The stack, actually: a workflow-automation tool for scheduling and data flow, local models for inference (a code/classification model, a reasoning model, a fast bulk model), a lightweight proxy so model changes don't require touching workflows, a vector database for memory, push notifications for alerts, a relational database for state.

LangChain RAG pipeline: three weeks, worked for one week, broke mysteriously, spent more time reading framework source than the pipeline's own code. Out.

AutoGen multi-agent setup: planner + executor + critic. Great demos. When the agents disagreed on something real, there was no trace of why. No visibility into the conversation. Out after two weeks.

Custom Python orchestrator: hand-built, lasted a month, turned out to be a worse version of an existing workflow tool with no UI. Out.

Flowise: looked promising. Hit a wall the moment any logic outside the node library was needed. "Low-code" turns out to mean "easy until it doesn't apply." Out.

CrewAI: same visibility problem as AutoGen. No way to see what was happening inside an agent run without reading undocumented internals. Out.

Every one of these still sits on disk somewhere, as a reminder that frameworks are not the point.

What Nobody Tells You About Model Selection

Every tutorial says "just use one model for everything" and moves on. That's fine for a demo. In a real system, running one model for everything is slow, memory-hungry, and often wrong.

The three-model pattern that works

Fast bulk model: classification, yes/no decisions, quick extraction.

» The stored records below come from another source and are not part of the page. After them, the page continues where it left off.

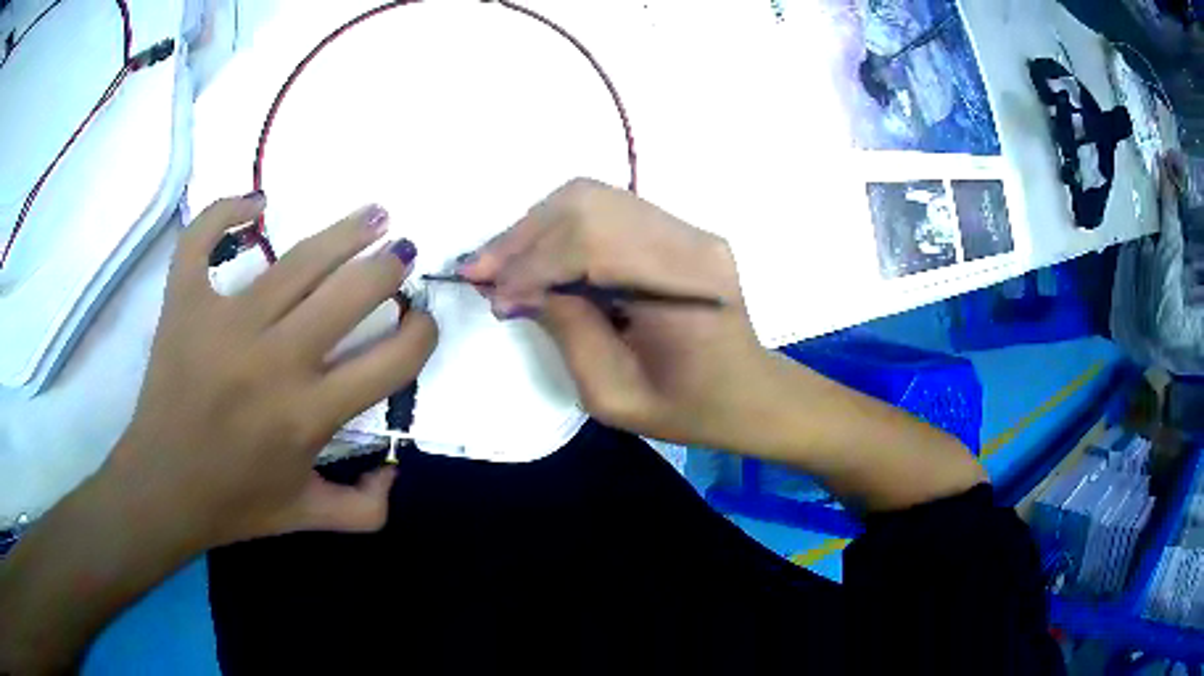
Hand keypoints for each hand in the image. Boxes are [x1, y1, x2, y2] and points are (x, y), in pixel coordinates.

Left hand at [112, 193, 436, 546]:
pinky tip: (256, 205)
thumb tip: (396, 469)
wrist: (161, 489)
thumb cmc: (235, 504)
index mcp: (310, 416)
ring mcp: (225, 325)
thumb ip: (368, 508)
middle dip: (389, 267)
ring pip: (299, 258)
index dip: (422, 333)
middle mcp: (274, 362)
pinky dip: (228, 210)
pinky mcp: (184, 304)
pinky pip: (204, 240)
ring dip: (347, 230)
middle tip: (399, 257)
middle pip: (353, 291)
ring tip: (373, 215)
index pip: (393, 359)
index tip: (419, 322)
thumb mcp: (308, 516)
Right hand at [460, 179, 777, 449]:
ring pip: (593, 198)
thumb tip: (517, 288)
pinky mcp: (677, 229)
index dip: (532, 264)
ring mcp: (687, 228)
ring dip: (536, 226)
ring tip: (500, 263)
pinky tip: (536, 256)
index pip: (593, 243)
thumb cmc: (688, 409)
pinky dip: (560, 228)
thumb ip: (567, 332)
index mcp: (686, 285)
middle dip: (524, 235)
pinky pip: (606, 210)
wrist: (747, 394)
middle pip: (589, 204)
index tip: (492, 294)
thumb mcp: (615, 395)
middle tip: (481, 270)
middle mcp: (690, 239)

Smaller models fit comfortably on local GPU memory and respond in under a second. Use it for anything where a list is being processed.

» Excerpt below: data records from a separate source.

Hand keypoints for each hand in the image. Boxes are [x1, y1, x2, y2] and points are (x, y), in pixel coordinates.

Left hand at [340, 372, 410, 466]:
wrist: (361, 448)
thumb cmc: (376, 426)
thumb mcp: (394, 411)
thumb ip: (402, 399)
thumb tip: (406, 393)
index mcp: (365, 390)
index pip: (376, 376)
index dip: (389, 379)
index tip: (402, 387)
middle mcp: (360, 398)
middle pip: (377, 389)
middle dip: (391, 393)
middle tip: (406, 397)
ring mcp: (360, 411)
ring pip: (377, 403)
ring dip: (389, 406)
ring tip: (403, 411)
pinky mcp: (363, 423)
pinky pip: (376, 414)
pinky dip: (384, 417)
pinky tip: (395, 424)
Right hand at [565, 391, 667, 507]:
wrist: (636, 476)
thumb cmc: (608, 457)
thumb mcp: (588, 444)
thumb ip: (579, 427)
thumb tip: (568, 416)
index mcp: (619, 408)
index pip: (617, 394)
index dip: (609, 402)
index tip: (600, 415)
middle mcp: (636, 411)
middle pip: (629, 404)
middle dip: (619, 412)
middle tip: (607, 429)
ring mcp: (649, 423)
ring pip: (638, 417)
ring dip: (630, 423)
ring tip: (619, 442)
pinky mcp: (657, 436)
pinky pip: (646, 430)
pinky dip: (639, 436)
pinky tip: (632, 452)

Code/technical model: code generation, structured JSON output, anything technical. A solid code-tuned local model is consistently better than general-purpose models of similar size on this category of task.

Reasoning model: multi-step planning, anything that needs to think before answering. Slower, but the chain-of-thought output is useful — logging it sometimes surfaces something the final answer doesn't.

A lightweight proxy layer sits in front of all of these, so workflows call one consistent endpoint with a model name. Swapping one model for another later means changing one config line, not every workflow.

curl -s http://localhost:11434/api/tags | jq '.models[].name'

"code-model:14b"

"reasoning-model:14b"

"fast-model:8b"

"embedding-model:latest"

# Multi-model · Local GPU-backed · Always-on

The Actual Lesson

The system running now shares almost nothing with week one. Week one had LangChain, a different database schema, a logging approach that seemed clever at the time, and a custom orchestrator that seemed smart. The current system works because it got rebuilt five times. Each rebuild taught one thing and threw out two.

The move that changed everything wasn't a technical decision — it was accepting the need to see everything. Every input. Every output. Every failure. Any tool that hid those things was the wrong tool, regardless of how good its GitHub stars looked.

For anyone starting: pull a local model, run it, call it with curl, look at the raw JSON. Build three things that call it directly before installing any framework. That teaches more in three days than three weeks of documentation.

The late-night conversations with the local model are still happening. Now they happen automatically, unattended. That's a better outcome than "just trying something" had any right to produce.